To construct the fate
map, take multiple embryos at the 1000-cell stage and mark different cells in
each embryo with a visible marker (such as a fluorescent dye). Then allow the embryos to develop and watch
where the fluorescent dye ends up in each embryo at later stages. The correspondence between the cells that
were labelled at the 1000-cell stage and the cells that fluoresce at a later
stage indicates the fates of the labelled cells.
17) X doesn't have to be the inducer because it may not be necessary to induce a dorsal axis, or it may normally be present in the wrong place or at the wrong time.
18) While the embryo grew overnight, the animal pole cells that responded on the first day apparently lost competence to respond. Presumably they became determined to adopt some fate, and were no longer receptive to the signal X.

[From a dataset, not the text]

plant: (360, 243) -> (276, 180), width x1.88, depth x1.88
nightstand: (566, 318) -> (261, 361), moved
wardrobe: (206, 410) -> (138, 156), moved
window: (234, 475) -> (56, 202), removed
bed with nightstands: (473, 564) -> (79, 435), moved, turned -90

19) a) animal cells become ventral mesoderm, vegetal cells become endoderm
b) animal cells become dorsal mesoderm, vegetal cells become endoderm
c) Either the animal pole cells became determined, or the vegetal cells stopped producing the signal.
20) a) Tilt it in a second dimension (other than that of the normal cortical rotation)

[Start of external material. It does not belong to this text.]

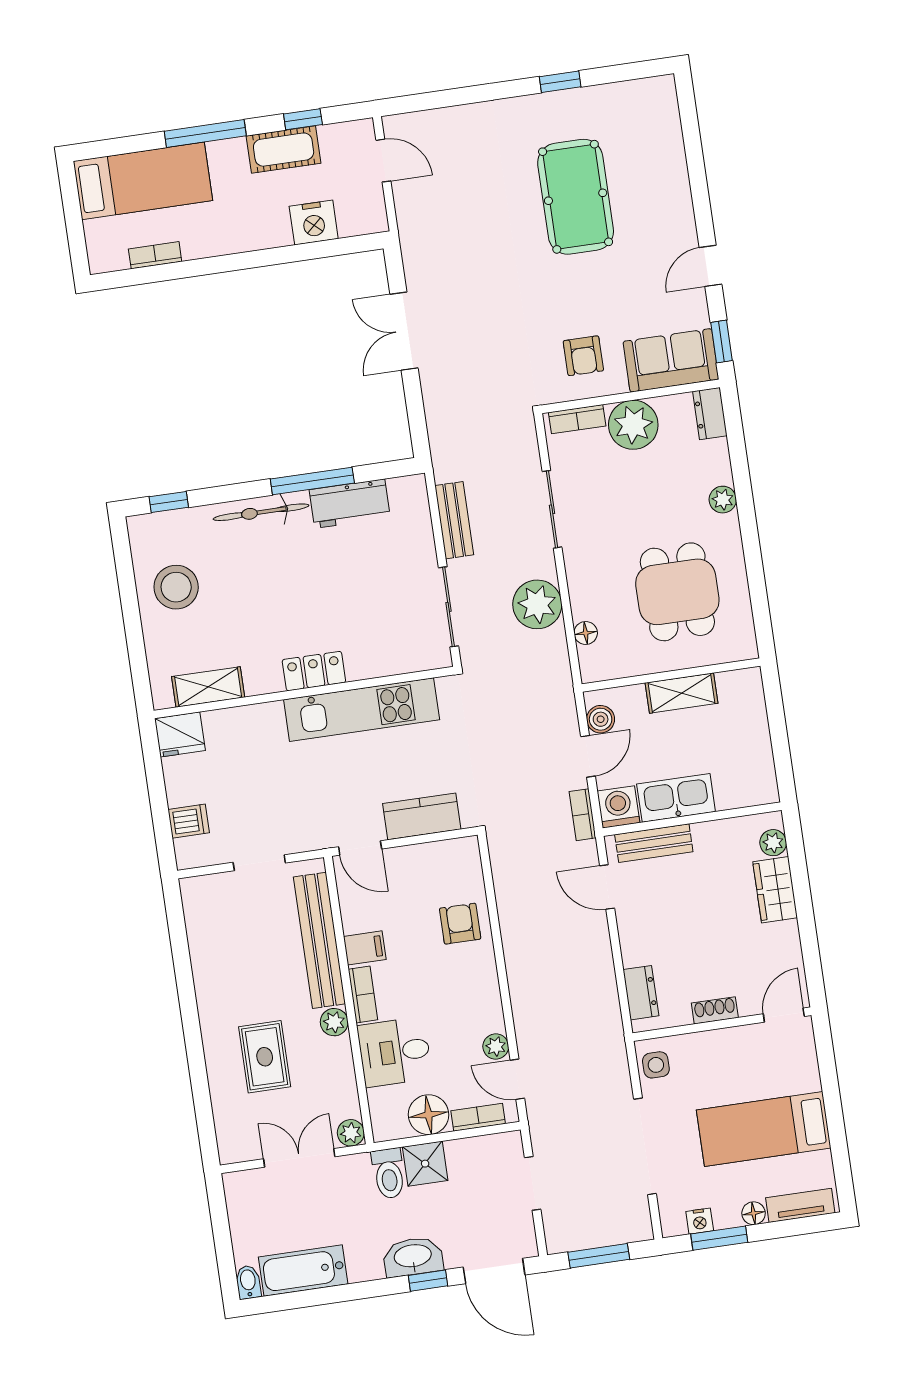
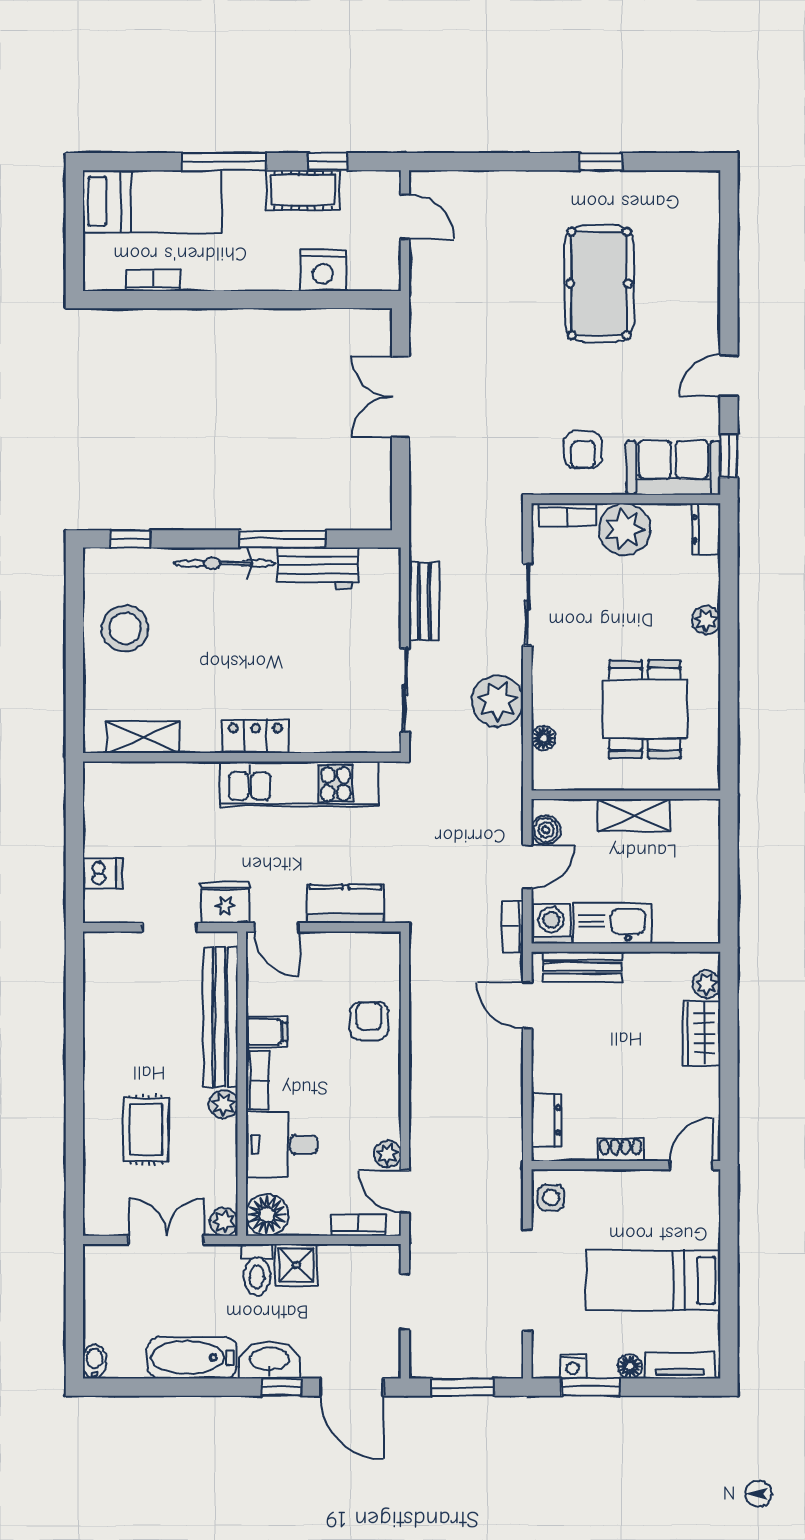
fridge: (180, 734) -> (225, 903), moved, turned 180
floor lamp: (429, 1115) -> (267, 1215), moved
bathtub: (303, 1270) -> (192, 1358), moved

b) Transplant dorsal vegetal cells at the 32- or 64-cell stage (the Nieuwkoop center) to the ventral vegatal region of a recipient embryo or transplant the dorsal blastopore lip of an embryo about to begin gastrulation to a recipient.
21) Multiple signals may combine to produce distinct responses in cells that perceive different combinations of signals. A common signal may induce different responses in different cells if the cells have different regulatory components (receptors, transcription factors, etc.) in place.